Dengan hidup sebagai satu saudara, satu sahabat, membuat kita selalu mudah menyodorkan solidaritas ketika saudara kita memerlukan bantuan.
Dengan hidup sebagai satu saudara, satu sahabat, membuat kita tidak ragu untuk saling mengingatkan.
Dengan hidup sebagai satu saudara dan satu sahabat, lanjut Kepala Negara,juga tidak pernah sulit kita semuanya untuk bergandengan dengan bergotong-royong berkolaborasi untuk mencapai tujuan besar bangsa kita, Indonesia.

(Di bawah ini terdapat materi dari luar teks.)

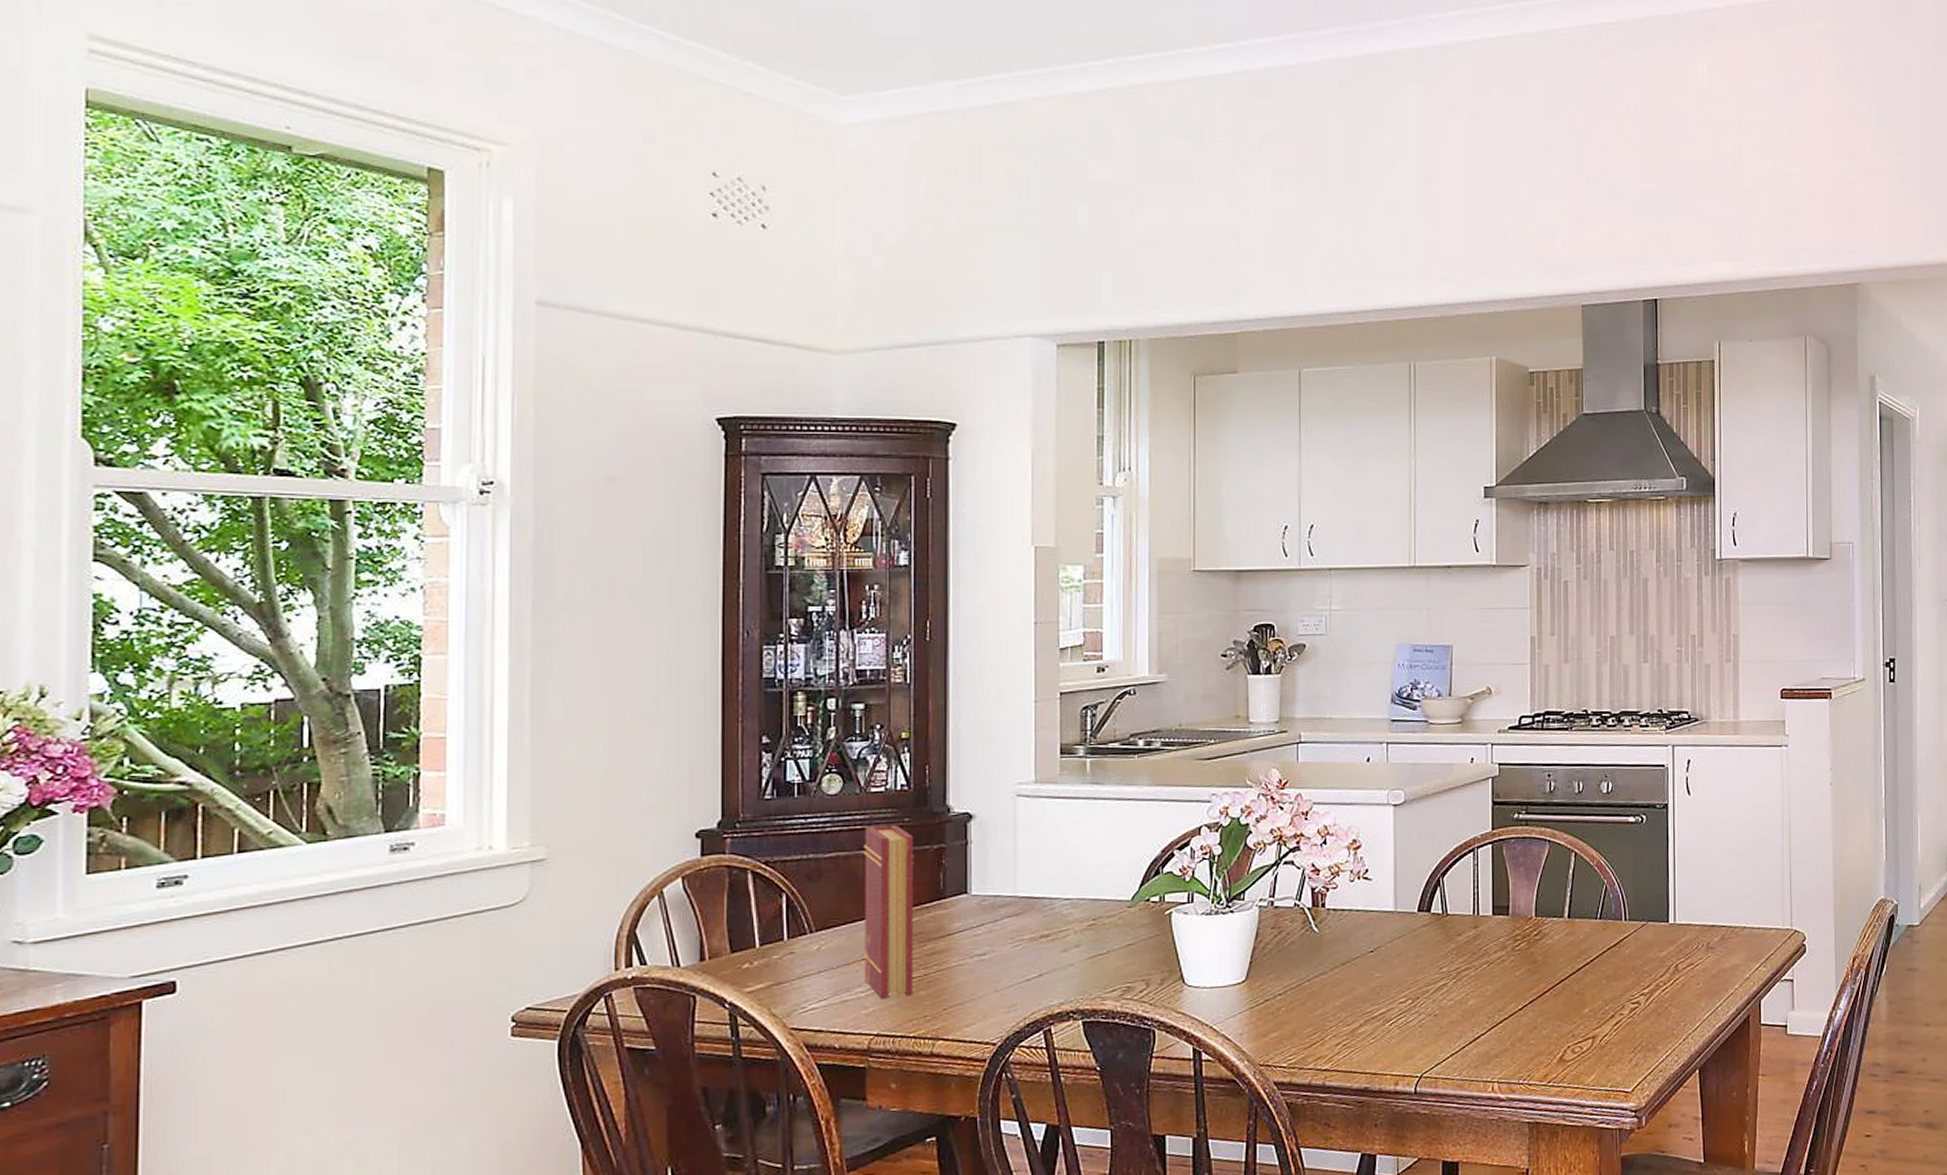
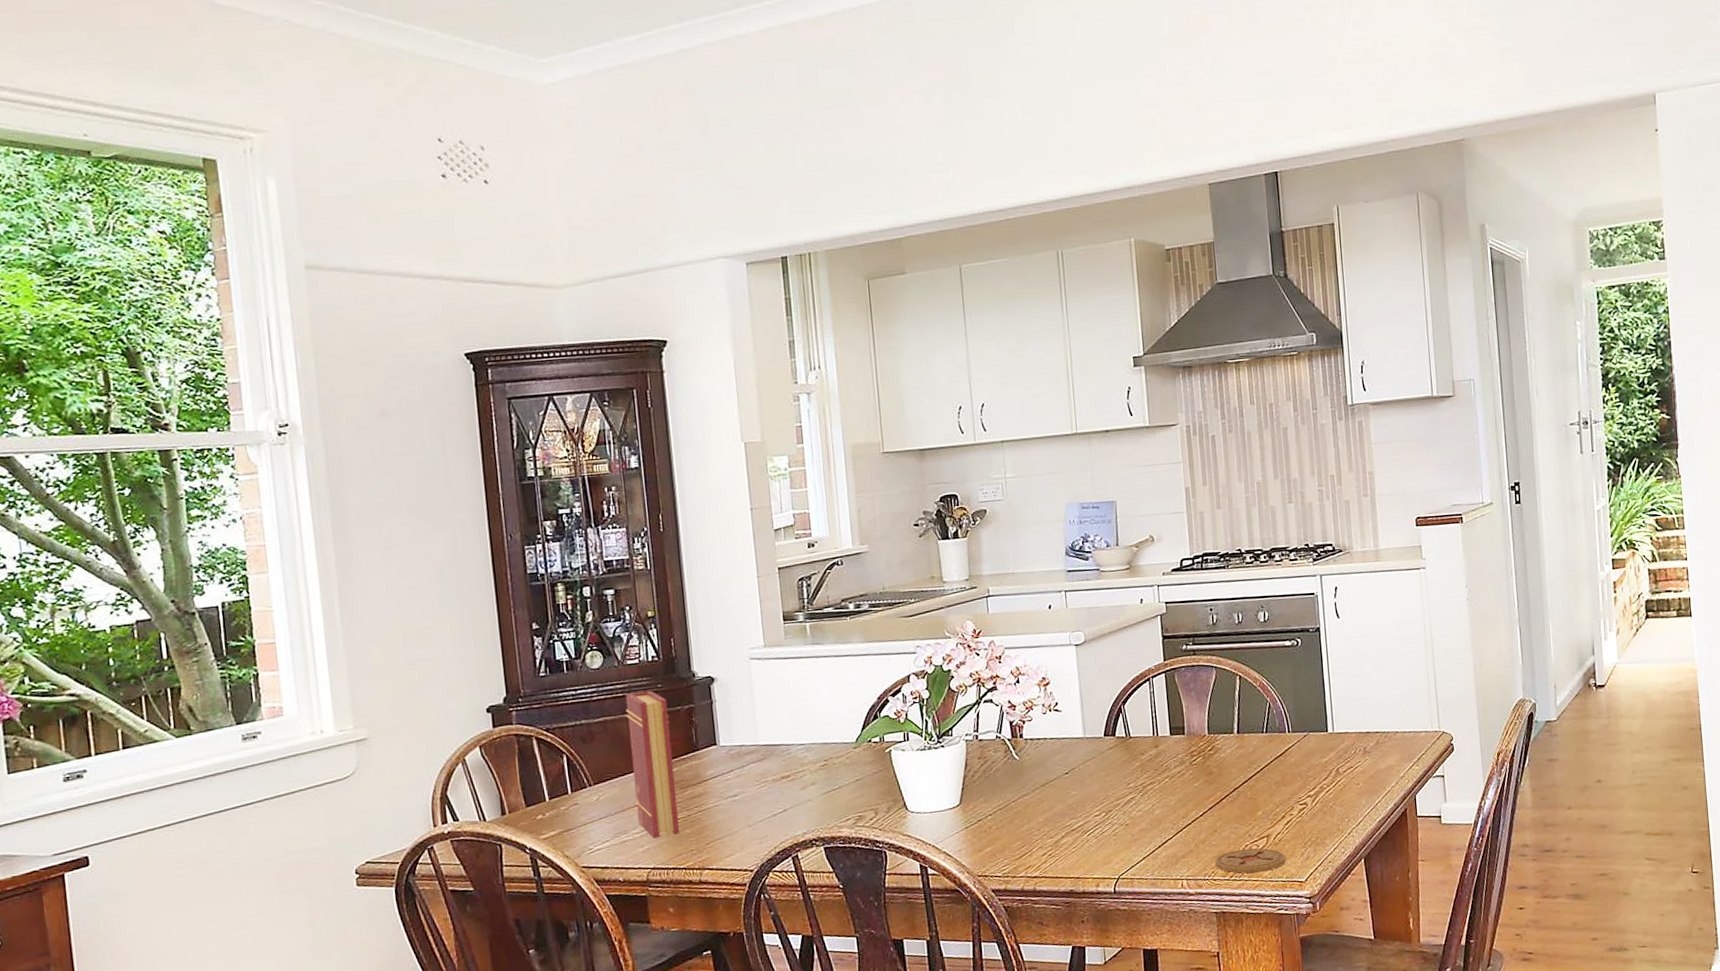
coaster: none [1531,1050,1612,1079] -> present [1214,848,1286,873]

Presiden Jokowi menunjuk contoh keteladanan yang diberikan tokoh-tokoh bangsa Indonesia tentang indahnya, berharganya persahabatan dan persaudaraan, sebagaimana dilakukan oleh pendiri Masyumi, tokoh Islam terkemuka Mohammad Natsir yang bersahabat dengan Ignatius Jonathan Kasimo sebagai seorang tokoh Katolik.
“Ketika Hari Raya Natal, Bapak Natsir selalu berkunjung ke rumah Bapak I. J. Kasimo.
Sebaliknya, pada saat Idulfitri, Bapak I. J. Kasimo juga datang berkunjung ke rumah Bapak Natsir,” ungkap Presiden seraya menambahkan, inilah teladan indahnya persahabatan di antara dua tokoh bangsa.
Demikian juga dengan cerita keakraban Gus Dur (KH. Abdurrahman Wahid) dengan Romo Mangun (YB. Mangunwijaya), menurut Presiden, juga bisa menjadi inspirasi bagi kita semuanya bagaimana Pancasila diwujudkan dalam persahabatan yang nyata.
“Mereka tidak mempersoalkan perbedaan. Mereka berbeda agama tetapi tetap bersahabat seperti bersaudara,” tutur Kepala Negara.
Namun Kepala Negara juga mengingatkan bahwa dalam perjalanan sejarah kita juga sering diuji apakah kita mampu menjaga kebersamaan di antara kita, apakah kita mampu merawat persaudaraan dan persahabatan di antara kita.
Dan pada momen-momen tertentu ada saja yang mencoba-coba mengganggu kedamaian hubungan antarsuku, antaragama, menggoyang-goyang keharmonisan hubungan kita semuanya, atau bahkan menebar kebencian dan intoleransi dalam kebersamaan kita.
“Tapi saya yakin, saya meyakini dengan semangat persaudaraan dan persahabatan yang sangat kuat, kita akan selalu mampu menghadapi semuanya. Saya memiliki keyakinan itu,” tegas Kepala Negara.